5.10.

Nach einem herbstlichen Abendbrot (Bergische Pferdeknacker, Käse mit Meerrettich, geräuchertes Torfbier von der Brauerei Rittmayer) fuhr Jan mit mir noch stundenlang durch die malerischen Straßen von Nordsteglitz bis hinein nach Friedenau. An den Kreuzungen lag das Laub hüfthoch zu gelben Haufen aufgeschichtet. Wehmütig dachte ich an Paris zurück, wo an den Platanen noch nicht einmal die Färbung eingesetzt hatte. Bedeckt war der Himmel dort, wie beinahe immer eigentlich, wohl. Aber trotzdem ließ die graue Decke noch massig viel Licht hindurch, es umgab uns von allen Seiten (und die Dämmerung setzte erst eine Stunde später ein).

Das Café hatten wir im Vorbeigehen entdeckt, es war das einzige in unserer direkten Nachbarschaft. Allein die Erinnerung an den hübschen Fliesenbelag dort, hübsch abgetreten, aus ockergelben und weinroten Mosaiksteinchen, darin eingelegt mit weißen Steinchen der Name: Carillon. Dort am Fenster sitzen und auf die Straße schauen. Stundenlang. Das Fenster war ideal proportioniert, cadrage für eine unaufhörliche Einstellung der Straßenszene, die nie langweilig wurde. Exzellentes Casting: jung alt, hell dunkel, mit Telefon, aber auch ohne. Einer zückte seinen abgewinkelten Arm wie ein Instrument, bevor er in einer Toreinfahrt verschwand. Um auf die Uhr zu sehen.

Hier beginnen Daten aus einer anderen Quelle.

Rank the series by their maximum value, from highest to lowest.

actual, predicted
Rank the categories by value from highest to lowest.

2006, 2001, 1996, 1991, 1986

Im Hinterzimmer hing das gerahmte Bild einer Katze neben einem historischen Familienportrait, einer Fotografie, auf der Monsieur Amokhrane, damals noch mit weißem Turban, als Ankömmling in Frankreich zu sehen war. Daneben ein Gipsrelief der Mutter Maria mit vergoldeten Händen.

Wir fragten Amokhrane nach der Katze. Er sagte »Kommt gleich«. Sie kam aber nicht mehr.

Ist kitschig, ich weiß. Auch ein bisschen einfach halt, aber: Ich liebe Paris.